Sous l'empire d'un régime constitutionnel, comme celui sous lequel nous vivons, tout doit donc s'abaisser devant la loi ; le monarque n'est pas exempt de cette obéissance. Toutefois, on doit au roi la déférence qu'exige sa position comme chef de l'état ; nous devons faire ce qu'il ordonne tant qu'il est le fidèle interprète de la loi. Mais par la même raison nous n'appartenons qu'à celle-ci ; les mots de maître et de sujet sont sans application dans notre gouvernement. Ailleurs les hommes sont faits pour les rois ; en France les rois sont faits pour les hommes.
Source : Gallica

Charles Philippe Marchand De l'intervention des étrangers dans le gouvernement de la France (1819)

Déjà quelques lois assurent l'exécution de plusieurs dispositions de la charte; ces lois ne sont point transitoires, elles sont la conséquence du pacte conclu entre le pouvoir exécutif et la nation : y toucher serait ébranler tout l'édifice ; on ne peut plus qu'y ajouter, et la tâche est déjà assez imposante. Les hommes monarchiques voudraient, je le sais, détruire ce qui a été fait, revenir à un
système de gouvernement plus favorable à leurs anciens priviléges, faire revivre l'inégalité parmi les citoyens, et, sous d'autres noms peut-être, ramener le régime féodal dans toute sa pureté.
Source : Gallica

Charles Philippe Marchand De l'intervention des étrangers dans le gouvernement de la France (1819)

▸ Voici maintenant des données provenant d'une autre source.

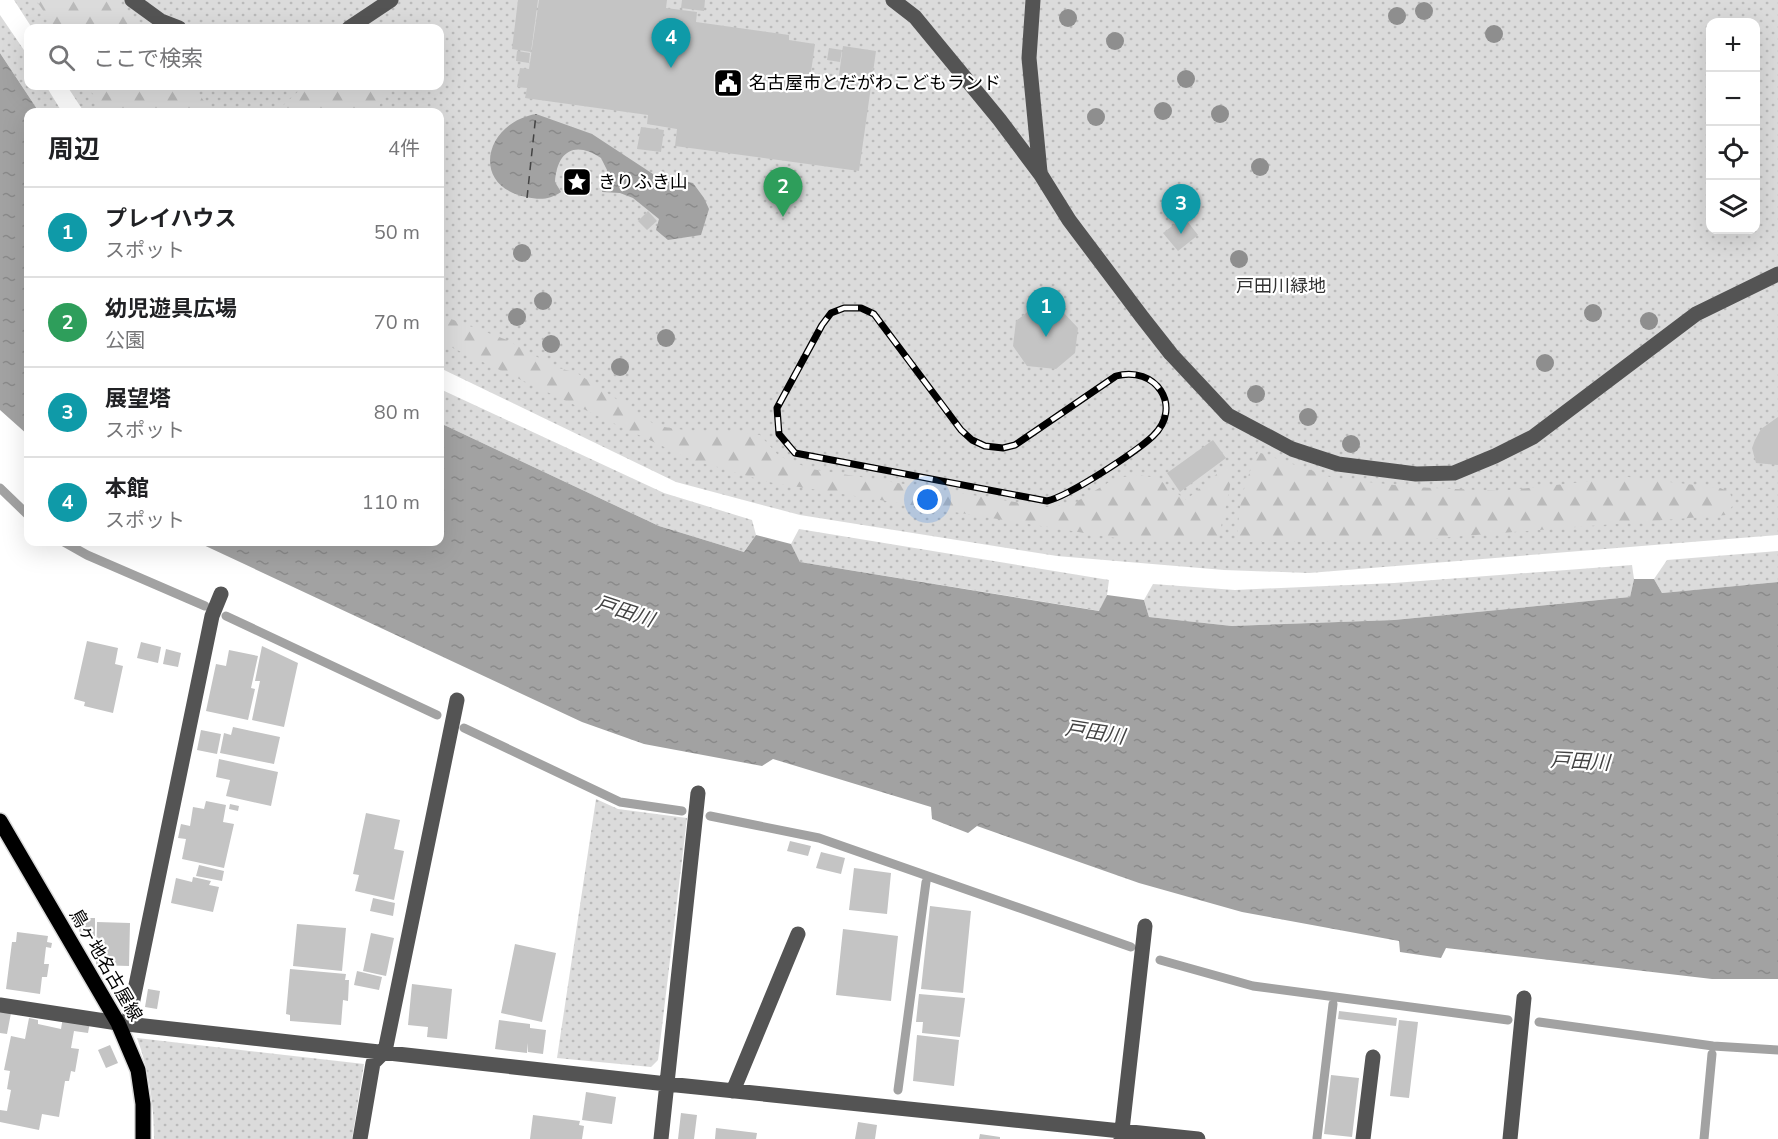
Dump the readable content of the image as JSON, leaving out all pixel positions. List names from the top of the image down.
{
  "streets": {
    "main road": ["鳥ヶ地名古屋線"]
  },
  "water": ["戸田川"],
  "parks": ["戸田川緑地"],
  "places": {
    "public building": ["名古屋市とだがわこどもランド"],
    "place": ["きりふき山"]
  },
  "page": {
    "map_buttons": ["+", "−"],
    "pins": [
      "4",
      "2",
      "3",
      "1"
    ],
    "search": "ここで検索",
    "heading": ["周辺", "4件"],
    "list": [
      {
        "mark": "1",
        "name": "プレイハウス",
        "note": "スポット",
        "value": "50 m"
      },
      {
        "mark": "2",
        "name": "幼児遊具広場",
        "note": "公園",
        "value": "70 m"
      },
      {
        "mark": "3",
        "name": "展望塔",
        "note": "スポット",
        "value": "80 m"
      },
      {
        "mark": "4",
        "name": "本館",
        "note": "スポット",
        "value": "110 m"
      }
    ]
  }
}
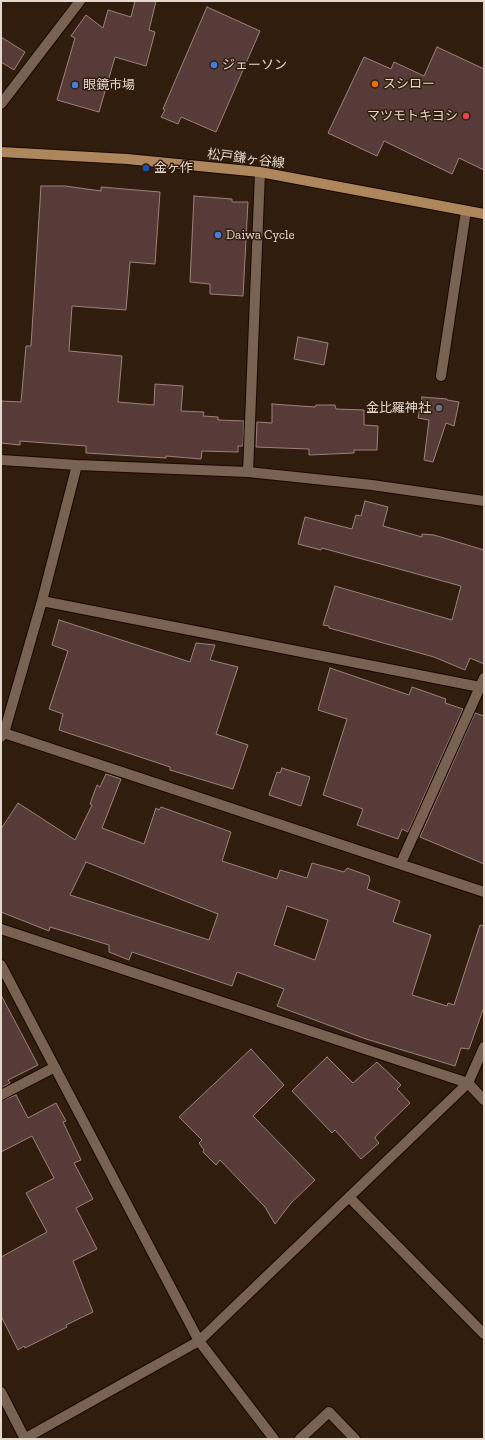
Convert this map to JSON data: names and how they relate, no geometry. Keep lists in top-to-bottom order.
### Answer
{
  "streets": {
    "main road": ["松戸鎌ヶ谷線"]
  },
  "places": [
    "ジェーソン",
    "スシロー",
    "眼鏡市場",
    "マツモトキヨシ",
    "金ヶ作",
    "Daiwa Cycle",
    "金比羅神社"
  ]
}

C'est de la raison, c'est de la justice qu'il nous faut ; c'est notre raison , c'est le sentiment de la justice que nous opposerons aux turpitudes d'une faction ou à l'envahissement du pouvoir. Le règne des lois d'exception est passé, la charte seule doit être notre boussole, le retour au gouvernement de 1815 est aussi impossible que le serait le retour aux fureurs de 93.